For the last few weeks, it has been very cold, we have been ‘wooding’ up St Anne’s hill. Most of the fallen branches that are nearest to us have already been cleared. So now I am with my brother Don and his friend Kingy Edwards, and to find any firewood we have had to go further up into Blue Bell Dell. We take turns pushing our old pram with its buckled wheels along the very rough track.
Before we ever get to the Dell, we hear a lot of noise coming from below the big look-out, it sounded like one of the tanks that we saw drive past our house last week. Kingy said.
“That sounds like a German Panzer tank to me”—It must be said, that Kingy thinks he knows everything since he is the only one who has seen the German tanks on the newsreel in the Picture Palace. Just in case Kingy is right though, we creep very carefully down the back of the look-out, carrying the pram so as not to give away our position, I don’t know what we could have done if it was the Germans—three little boys—even though Kingy was nine!
We were told at school to keep calm and not to panic if the Germans came, they said that bravery overcomes fear. Kingy said that we should just observe the situation and report it to the Army unit in Lasswade house., I think Kingy has been reading too many wartime books.
This was my first taste of warfare, and I must admit it was not as exciting as I thought it would be, it was very scary. We got to the old Wishing Well and were lying on the top keeping our heads down, when we saw a big tree come crashing down, then the loud engine noise again. I expected to see a German tank coming through the woods knocking trees down as if they were matchsticks, as Kingy had told us they could do. then he said.
“I don’t think we can do anything here; we will have to go and get the Home Guard to deal with it”. Don just shot him a glance but said nothing. I think he and I were both thinking the same thing, we had seen the Home Guard practicing, but before we could do anything, we saw this big man walk by carrying an enormous axe, he looked up at us and saw our old pram.
“You won’t get any firewood sitting about up there, you need to go down to the sandpits, we are clearing all the Oak and Chestnut trees, there’s plenty of big chips for your fire”.
So, my first skirmish with the enemy came to nothing, I admit it was very exciting for the ten minutes that it lasted. All the noise was lumber jacks busy felling trees for the war effort, the big chunks of wood from their axes make good firewood, we were lucky to find out about this before anyone else, but I felt a bit sad to see all our best Chestnut trees were being chopped down.
Don looks at our old pram full of these quite heavy chips and then at the buckled wheels. He decides that we carry as much as we can, hoping a pram that is only half full, will survive the bumpy track down the hill
The lumberjacks were very quick and the whole hill with loads of trees was gone in a matter of weeks. The old Nun’s Wishing Well that was pretty much hidden in the dense undergrowth, and only a few of us knew where it was, is now there for all to see.
We returned day after day, together with the rest of our mates and cleared the hill of all this wonderful firewood. We gave some to old Mrs.
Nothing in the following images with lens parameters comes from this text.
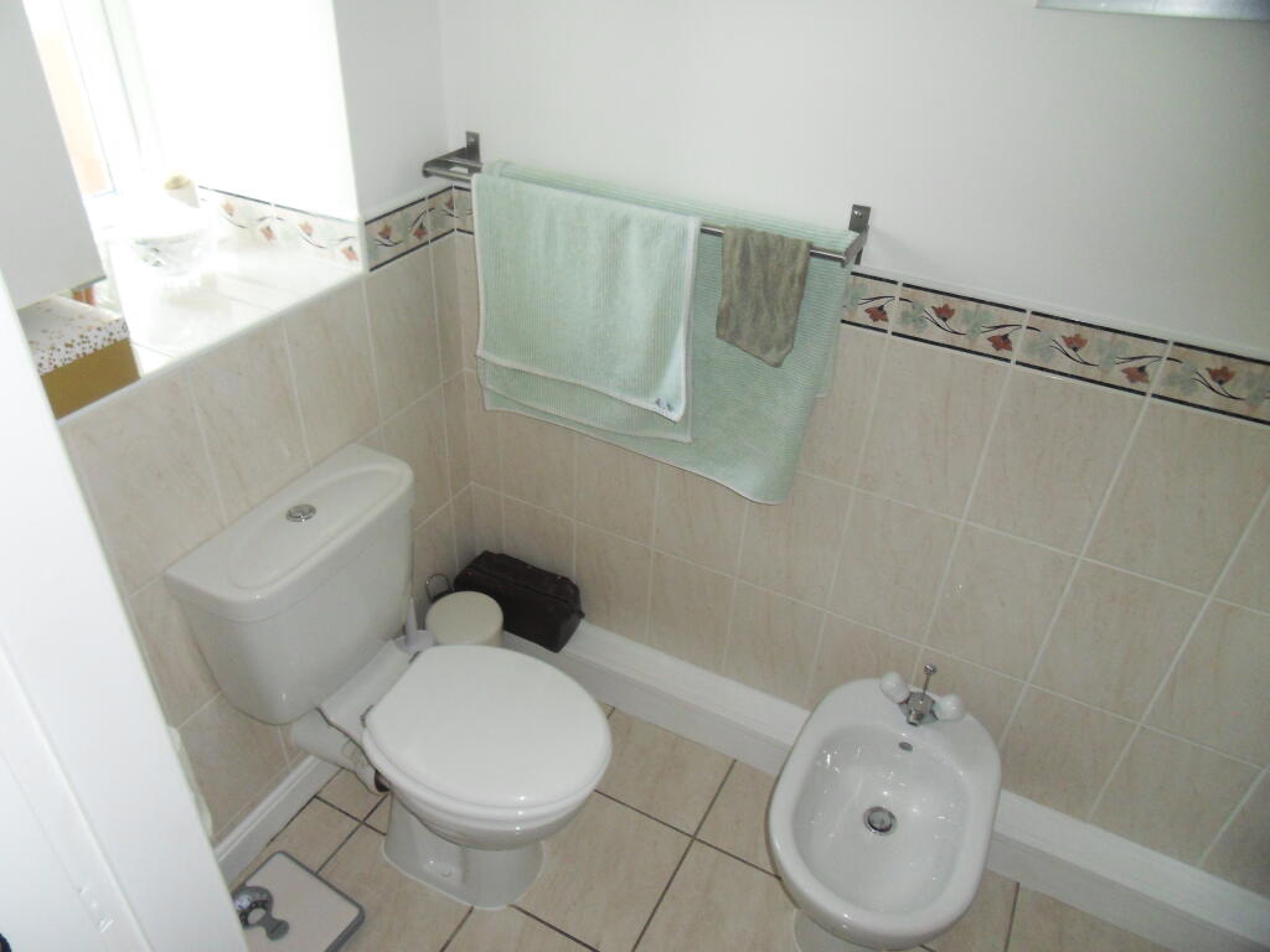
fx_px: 881
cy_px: 476
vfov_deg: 56.8
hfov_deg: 71.6
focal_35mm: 24
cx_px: 635
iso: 200
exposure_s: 1/30
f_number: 3.3
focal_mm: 4.2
Phillips—her son ‘Pedlar’ was one of the first to join up, leaving her all on her own. The Oak was very good for burning but the Sweet Chestnut wood chips are still very green and didn’t burn so well, but at least they were free, and once they had dried out a bit, they were fine.
The oak chips made a lovely blaze in our kitchen fire grate, and with only one fire to heat the whole house, we would all crowd round it, with the result we had scorched legs or worse still, chilblains.
The blackout is now in full force, fire wardens would soon shout if they saw so much as a glimmer of light from your windows. They would say an enemy plane can see someone smoking a fag from very far away. We believed everything they told us. The Home Guard were always good for a laugh, which was very unfair as they were so keen to protect us, and they took it all so seriously. I think even they thought it was funny though. They had no guns and had to practice drill with broomsticks or something similar. They were men too young or too old for the Army.
In our house the wireless was always switched on for the nine o’clock news, with Alvar Liddell, the news reader. He sounded so posh I could hardly understand what he was saying but if his voice became very low and sad you would know it was bad news, like when HMS Exmouth was sunk with many sailors dying. The news was followed by ‘Into Battle’, a news-play about the war in which we always seemed to be winning, I loved the music that it started with, Iris said it was classical, it still cheered us up though, we all loved it even if it was posh.
Mum was very upset when we heard that the Italian government were thinking of joining forces with Germany, we had a lot of Italian friends and neighbours, and we thought they would be sent away to prison camps. This never happened though, later on when they did join the war, and Italian soldiers were taken prisoner, they were sometimes camped near Chertsey. They worked on the local farms and were soon allowed out— with an escort— into the town. I don’t think the Italian people were very keen on the war at all.
So far, the war had been happening somewhere else, and one of our young evacuee’s decided to go back to London, as many others did. Mrs. O’Keefe and her son Dennis stayed with us, she said that London would be the first place that the Germans would bomb.